I have sat in on sessions organized by the Alzheimer’s Association for adult children of those with the illness. I give the national organization a lot of credit for this kind of support network available nationally. What I have seen are tired, challenged, stressed, and at times sad people from all walks of life. It is humbling, because I am not a primary caregiver, and I can only sympathize even more with those who are.
The comfort I have taken from these experiences is knowing that the burdens are shared, but sometimes you are left breathless at what may await you and others, and ultimately yourself when you get older.
Some caregivers suffer more
Dementia and Alzheimer’s also put adult children in a caregiving role for parents who may have been lousy parents to the children when they were younger. One study found that among more than 1,000 adults caregivers, almost one in five reported physical, verbal or sexual abuse as children, while about one in 10 reported neglect.
Such caregivers likely will have higher risks of depression because of both the duties they confront and the moral dilemmas caregiving poses to them—being good to those who were not good them. (See Eleanor Cade’s book “Taking Care of Parents Who Didn’t Take Care of You.”)
Focusing on healthy activity earlier in life: the evidence

One hopeful piece of research I found from the August 2014 edition of the health journal The Lancet, “Potential for primary prevention of Alzheimer’s disease: an analysis of population-based data,” noted early in life and upstream interventions could make a huge impact on the disease later in life. The authors of the study noted “… a third of Alzheimer’s diseases cases worldwide might be attributable to potentially modifiable risk factors. Alzheimer’s disease incidence might be reduced through improved access to education and use of effective methods targeted at reducing the prevalence of vascular risk factors (eg, physical inactivity, smoking, midlife hypertension, midlife obesity, and diabetes) and depression.”
The American Public Health Association cited this breakthrough study and reported reducing the risk of each risk factor by 10 percent, it might be possible to reduce Alzheimer’s prevalence by 8.5 percent by 2050. That would mean the 9 million fewer cases of the disease.

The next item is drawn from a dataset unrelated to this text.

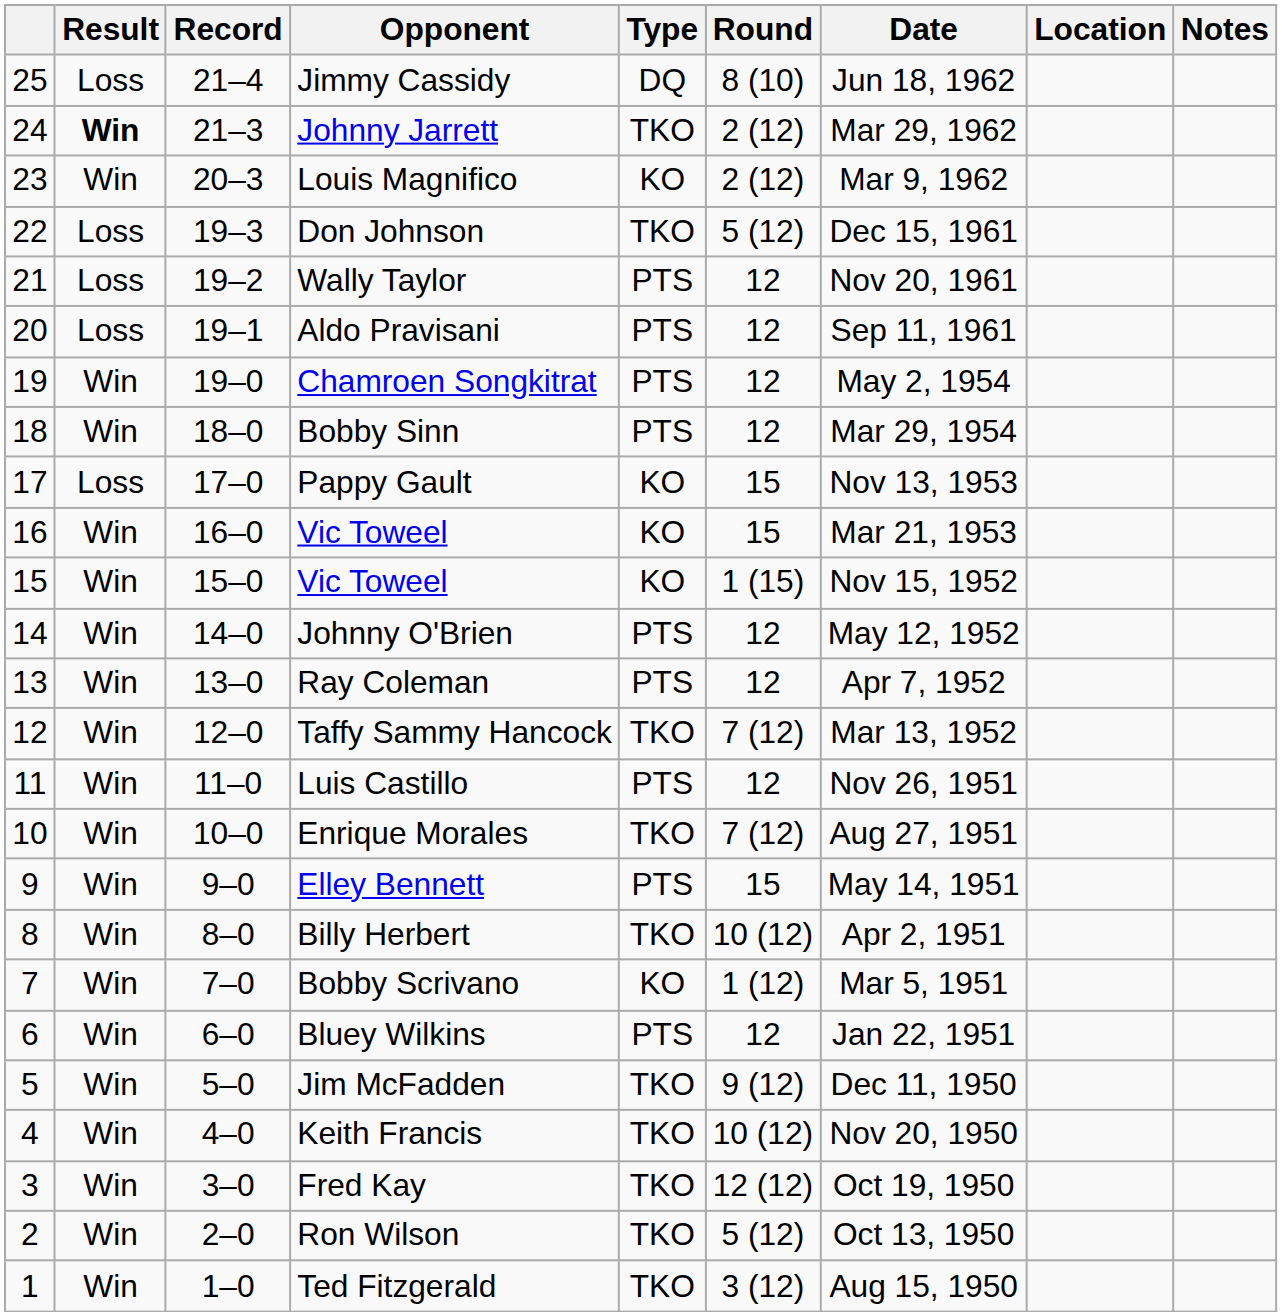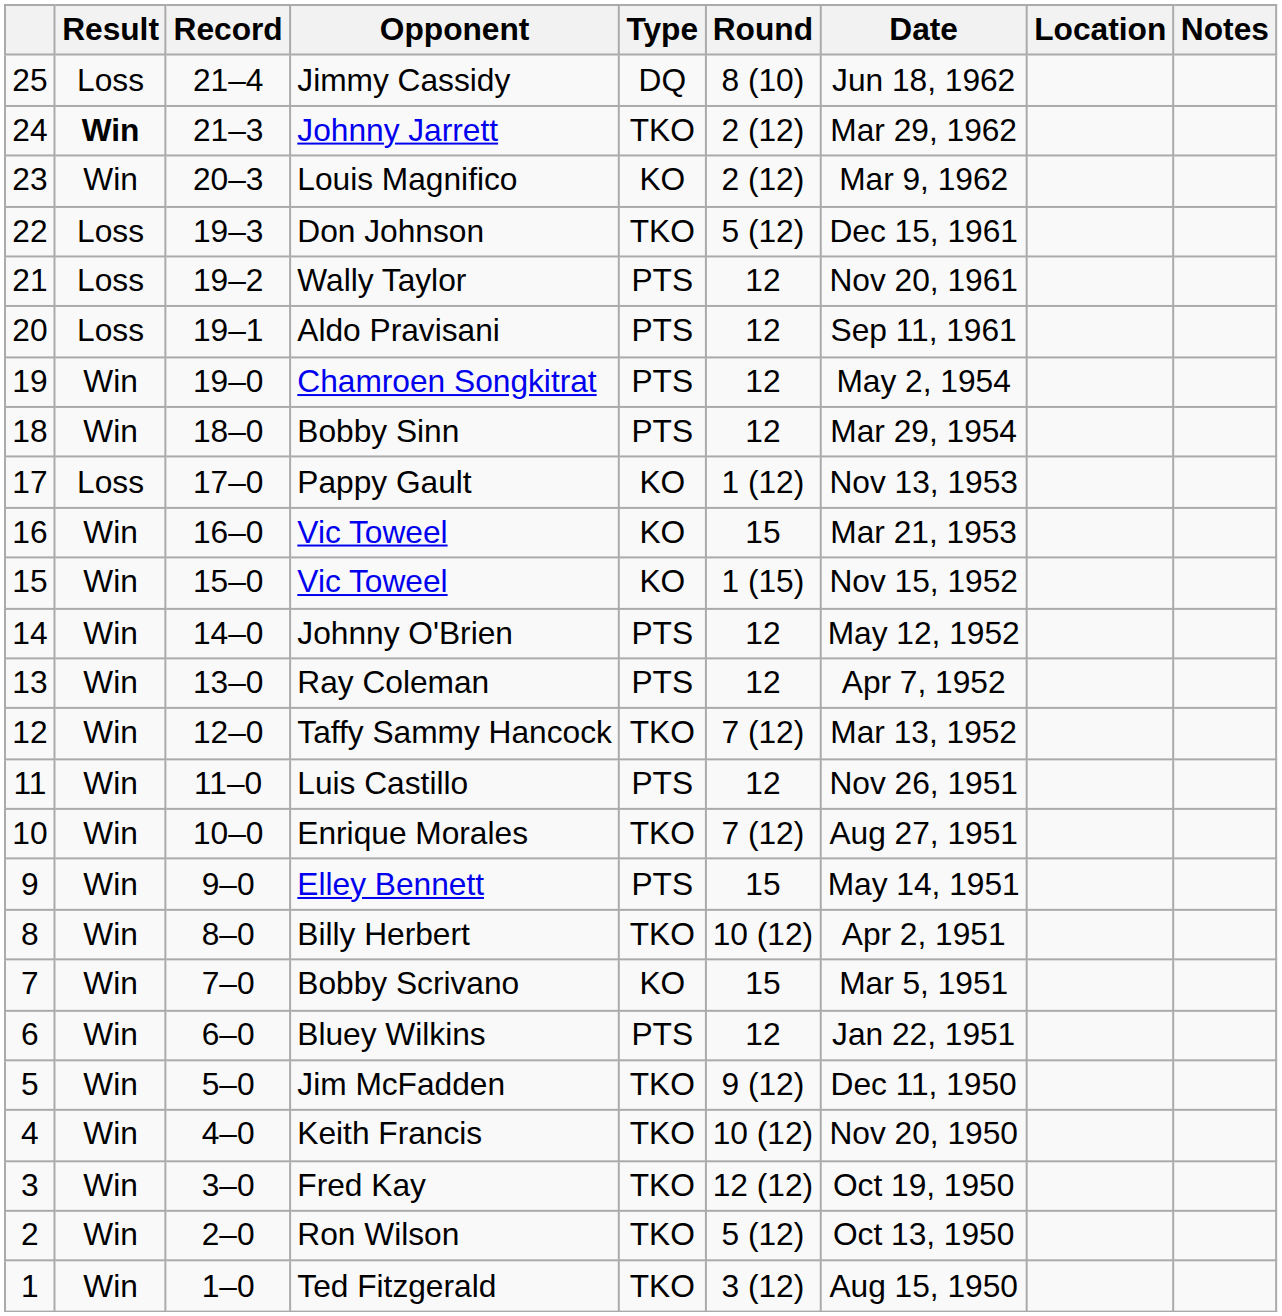Pappy Gault | Round: 15 -> 1 (12)
Bobby Scrivano | Round: 1 (12) -> 15
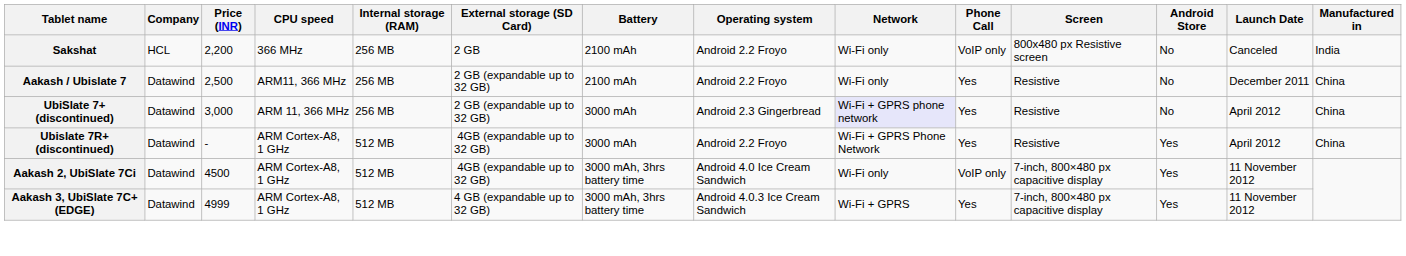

I shared this research with the Washington state chapter of the Alzheimer’s Association in the summer of 2014, when the group was taking public comment on their state action plan. I wrote to them citing this study and urging the organization to consider public health approaches that did not involve over-medication of patients and were based on population methods that could even be more cost-effective. I suggested the group participate in large-scale health fair activities that promote physical activities like walking earlier in life. I doubt these ideas took root—they require coordinated advocacy by families pushing against the “drug-solves-all” model.
Families looking for solutions beyond drugs

At the public meeting I attended in Seattle that had other family members with impacted parents, about half the people in the room voiced support for alternatives to drugs like Aricept (Donepezil), which groups like Public Citizen have voiced detailed concerns over. As someone who has sat in a room with many people dealing with parents on medication, it is very alarming to hear about the volume of drugs that their parents take. It may not even be clear a drug like Aricept is the best course, simply because someone with symptoms may not have the disease.
At this chapter meeting, I also felt hope seeing and hearing how committed many families—families that include elderly doctors suffering from Alzheimer’s—were to reducing and eliminating drugs that doctors prescribed for their parents. As the Mayo Clinic notes, current drug regimes may boost the performance of some brain chemicals, but they do not address the underlying conditions leading to the death of brain cells.